Use a saucepan, heat the oil over medium to medium-low.  Add the garlic and peanuts (if you decided to use them).  Cook gently and keep stirring (this will prevent everything from getting them fried), until the garlic is soft and the peanuts are slightly golden (again, if you decide to use them), about 10 minutes, depending on the temperature of your oil.  

Add the chiles and sesame and stir until they release a toasty aroma (one minute or two - WARNING: DON'T LET THE CHILES BURN OR YOUR SLASA WILL BE BITTER AND, NO BUENO), then add the vinegar, 1/4 cup water (this is important, I know is tempting use chicken broth, but does not work) and salt to taste.  Stir until everything is well combined, then remove from the flame and let cool.

Once cooled, put them in a blender (or, if you have a molcajete, you will be my hero), pulse the mix until the chiles, garlic and peanuts are in small pieces (this salsa needs to be chunky, not liquid).  Imagine the texture of the chile oil for chinese food. Once done, put it into a jar stored in the refrigerator.

The result should be a dark kinda of paste.

Let me know how it did go, I will be curious to try it...!

Have a good day brother,

-- 

Best,

--

Gabriel A. Zaldivar


Senor Böner’s Salsa Macha with a Sasha Grey Influence

1.5 cups neutral, non extra virgin olive oil or avocado oil.

2 oz bag of Guajillo (remove stems and seeds)
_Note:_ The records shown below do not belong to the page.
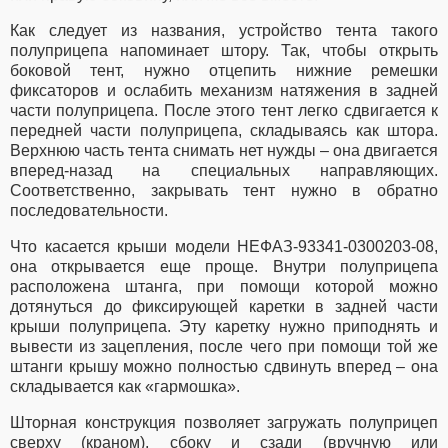
Как следует из названия, устройство тента такого
полуприцепа напоминает штору. Так, чтобы открыть
боковой тент, нужно отцепить нижние ремешки
фиксаторов и ослабить механизм натяжения в задней
части полуприцепа. После этого тент легко сдвигается к
передней части полуприцепа, складываясь как штора.
Верхнюю часть тента снимать нет нужды – она двигается
вперед-назад на специальных направляющих.
Соответственно, закрывать тент нужно в обратно
последовательности.
Что касается крыши модели НЕФАЗ-93341-0300203-08,
она открывается еще проще. Внутри полуприцепа
расположена штанга, при помощи которой можно
дотянуться до фиксирующей каретки в задней части
крыши полуприцепа. Эту каретку нужно приподнять и
вывести из зацепления, после чего при помощи той же
штанги крышу можно полностью сдвинуть вперед – она
складывается как «гармошка».
Шторная конструкция позволяет загружать полуприцеп
сверху (краном), сбоку и сзади (вручную или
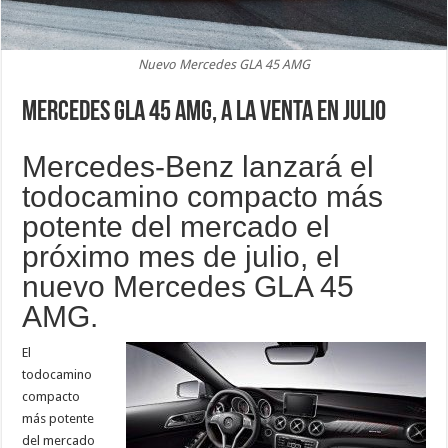
Nuevo Mercedes GLA 45 AMG
Mercedes GLA 45 AMG, a la venta en julio
Mercedes-Benz lanzará el
todocamino compacto más
potente del mercado el
próximo mes de julio, el
nuevo Mercedes GLA 45
AMG.
El
todocamino
compacto
más potente
del mercado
2 oz bag of Chile de Arbol (leave the seeds in. Typically come de-stemmed)

28 g bag of sesame seeds

55-60 g of fresh garlic. about 18 cloves

1 teaspoon Morton K Salt

Heat oil over medium-low heat. about 250ºF. Cook the garlic until soft. It is more like “confit” than a fry. Move the garlic your blender.

Next, fry your chiles in batches, about 2 minutes each. moving to the blender as you go.